+++ Page text +++

Levon interrogates Dimi and has him lead them to the compound where Jenny is being kept before he kills Dimi. He gears up and attacks the compound, taking out Dutch and his biker gang. He finds Jenny and kills Viper, while Jenny breaks Artemis' neck. Symon arrives to see Levon and Jenny leaving. He calls for backup; his boss orders him to leave Levon alone to avoid exposing their organization, and tells him the mafia will kill Symon if he goes rogue. Symon cries out in frustration, unable to exact revenge against Levon.

Levon reunites Jenny with her family and returns home to have breakfast with Merry and Gunny.

==Production==
Sylvester Stallone originally developed an adaptation of the Chuck Dixon novel Levon's Trade as a television series with Balboa Productions. The project changed into a film that was up for sale at the 2023 American Film Market, where the film was first announced to have David Ayer attached to direct and Jason Statham to star. In January 2024, Amazon MGM Studios acquired U.S. and select international distribution rights to the film from Black Bear International, which sold the film to independent distributors elsewhere. The film was put into development in part due to its potential for subsequent entries given the number of novels written by Dixon in the series.

In April 2024, David Harbour, Michael Peña, Jason Flemyng, Arianna Rivas, Noemi Gonzalez, Emmett J. Scanlan, Eve Mauro, Maximilian Osinski, Kristina Poli, Andrej Kaminsky and Isla Gie joined the cast in undisclosed roles.

Principal photography began in April 2024 in London. Filming also took place at Winnersh Film Studios in Berkshire, where it wrapped on May 31.

==Release==
In April 2024, the film was set to be released in the United States on January 17, 2025. In December 2024, the title was changed from Levon's Trade to A Working Man, with a new release date of March 28, 2025. The theatrical release also included engagements in 4DX, Dolby Cinema and D-Box.

==Reception==

===Box office===
A Working Man grossed $37 million in the United States and Canada, and $52 million in other territories for a worldwide total of $89 million.

+++ Dataset entries +++

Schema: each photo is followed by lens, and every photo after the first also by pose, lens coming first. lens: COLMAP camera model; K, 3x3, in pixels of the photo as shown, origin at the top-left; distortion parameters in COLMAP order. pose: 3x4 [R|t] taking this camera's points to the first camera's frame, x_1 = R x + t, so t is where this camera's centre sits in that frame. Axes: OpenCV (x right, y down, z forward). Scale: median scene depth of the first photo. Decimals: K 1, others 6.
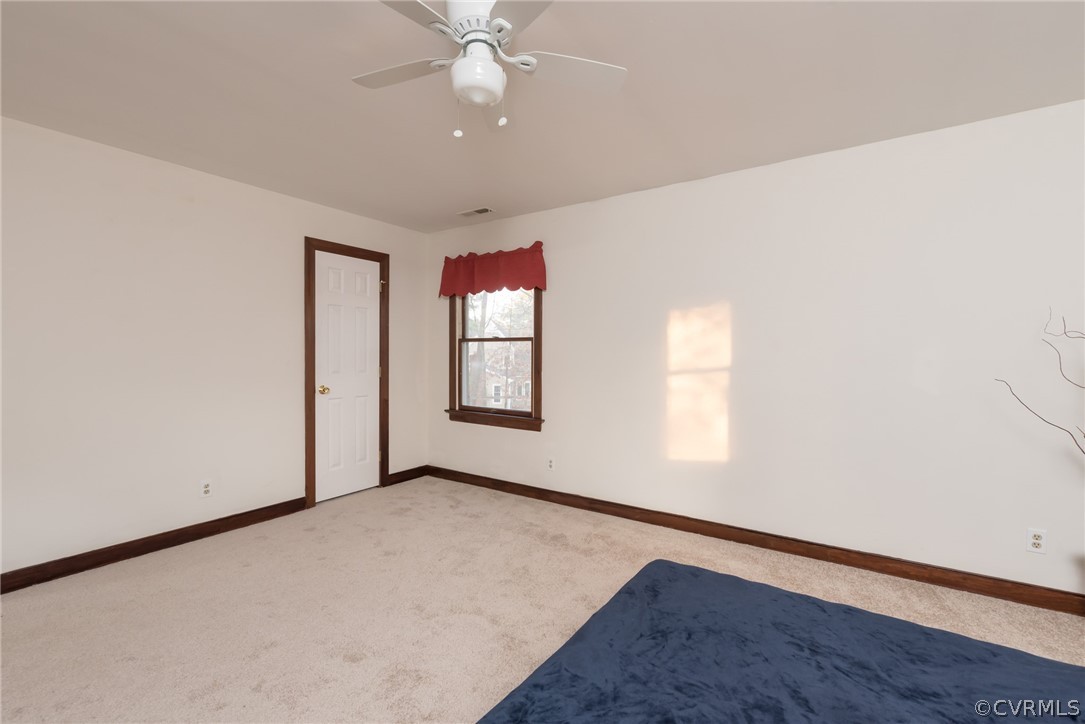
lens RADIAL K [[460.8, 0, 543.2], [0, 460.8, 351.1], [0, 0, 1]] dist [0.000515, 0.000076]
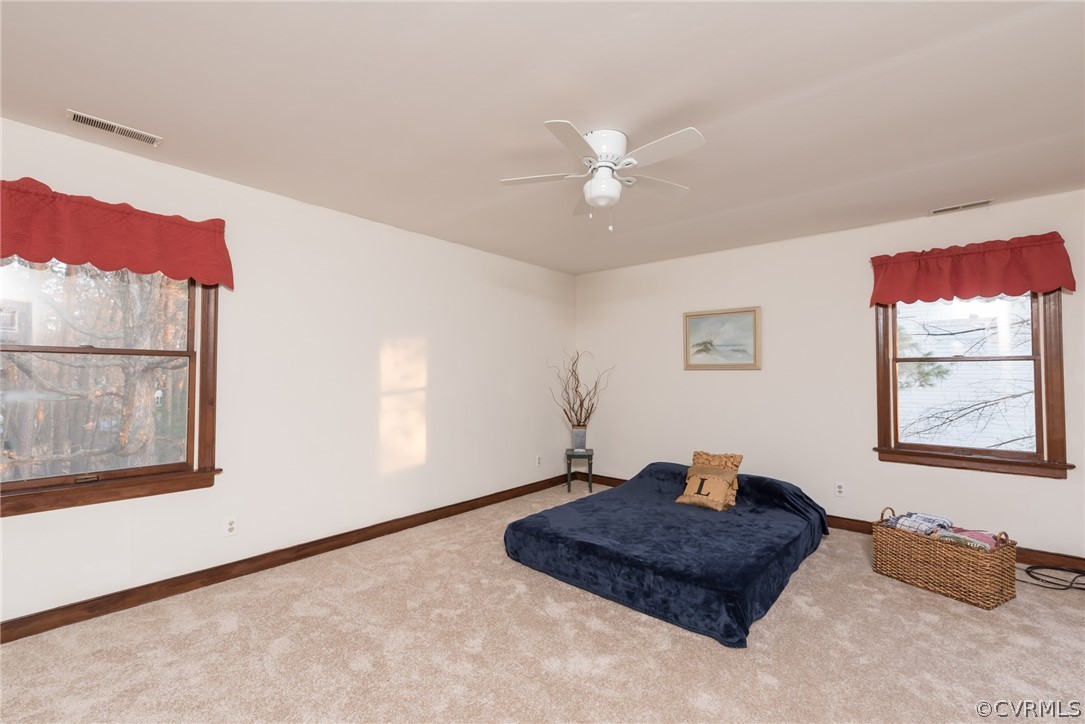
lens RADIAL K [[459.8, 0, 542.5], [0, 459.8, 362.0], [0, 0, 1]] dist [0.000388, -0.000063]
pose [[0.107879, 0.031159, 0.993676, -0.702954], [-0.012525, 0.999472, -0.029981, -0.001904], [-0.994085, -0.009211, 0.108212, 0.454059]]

+++
+++ Dataset entries +++

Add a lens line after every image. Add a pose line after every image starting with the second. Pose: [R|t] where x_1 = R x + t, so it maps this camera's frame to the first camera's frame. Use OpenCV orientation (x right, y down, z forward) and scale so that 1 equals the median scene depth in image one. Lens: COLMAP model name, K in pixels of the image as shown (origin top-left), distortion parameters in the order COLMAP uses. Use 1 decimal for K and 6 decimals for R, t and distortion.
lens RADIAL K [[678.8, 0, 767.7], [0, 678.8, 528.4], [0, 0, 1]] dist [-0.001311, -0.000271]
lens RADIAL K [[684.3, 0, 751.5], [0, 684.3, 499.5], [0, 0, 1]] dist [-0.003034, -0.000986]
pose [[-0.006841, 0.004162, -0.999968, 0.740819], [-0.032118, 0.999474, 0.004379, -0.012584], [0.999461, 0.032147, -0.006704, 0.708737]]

+++
+++ Dataset entries +++

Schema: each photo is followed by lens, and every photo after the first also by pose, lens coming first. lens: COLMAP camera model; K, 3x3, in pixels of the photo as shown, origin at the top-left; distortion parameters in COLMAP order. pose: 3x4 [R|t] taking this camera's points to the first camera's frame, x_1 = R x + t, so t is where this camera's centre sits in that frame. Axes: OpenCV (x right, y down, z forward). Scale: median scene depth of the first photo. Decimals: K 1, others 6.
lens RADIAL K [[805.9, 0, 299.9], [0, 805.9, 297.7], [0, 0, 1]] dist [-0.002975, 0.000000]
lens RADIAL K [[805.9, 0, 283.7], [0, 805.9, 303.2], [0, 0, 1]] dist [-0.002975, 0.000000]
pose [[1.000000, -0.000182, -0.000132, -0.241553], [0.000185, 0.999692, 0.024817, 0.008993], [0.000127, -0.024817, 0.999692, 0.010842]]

+++

• _Required action 1_
Answer these from the text about the film A Working Man:
(a) In what city did principal photography begin?
(b) What was the film's title before December 2024?
(c) What was the film's worldwide box office total?
• _Required action 2_
List every premium format named in the film text's release section as part of the theatrical release.
• _Required action 3_
Write a continuation of the article on the film A Working Man, starting after its box office figures.
The material can be left aside; none of it is needed here.

• _Reply 1_
(a) London
(b) Levon's Trade
(c) $89 million

• _Reply 2_
4DX, Dolby Cinema, D-Box

• _Reply 3_
In the United States and Canada, A Working Man was released alongside The Woman in the Yard, The Penguin Lessons and Death of a Unicorn, and was projected to gross $10–12 million from 3,262 theaters in its opening weekend. The film made $6 million on its first day, including an estimated $1.1 million from Thursday night previews. It went on to slightly overperform and debut to $15.5 million, topping the box office. In its second weekend, the film made $7.3 million (a drop of 53%), finishing second behind newcomer A Minecraft Movie.

===Critical response===
 Metacritic, which uses a weighted average, assigned the film a score of 52 out of 100, based on 31 critics, indicating "mixed or average" reviews. Audiences polled by CinemaScore gave the film an average grade of "B" on an A+ to F scale.

In a 2 out of 5 star review for The Guardian, Jesse Hassenger wrote: "At its best, a movie like A Working Man functions as an update to the hard-boiled detective story, with a resilient bruiser conducting his own off-books missing-person investigation. [...]. But Stallone and Ayer don't have the patience for too much skullduggery; skullsmashery is more their thing, and as an action movie, A Working Man doesn't reach the giddy highs of Statham's best."

In a review for The Hollywood Reporter, Frank Scheck praised the acting, particularly Harbour's, but stated: "The film feels overlong at nearly two hours, with repetitiveness settling in early. But it does have its enjoyable eccentric touches, several of which smack of Stallone, who often infuses his portrayals with subtle humor."

David Ehrlich from IndieWire called the film underwhelming, although praised its colourful supporting cast, including Kaminsky, Max Croes and Chidi Ajufo, as well as Rivas. He also considered Statham's performance intriguing and against type, stating: "There's a softness to and around Statham's performance that we rarely get to see."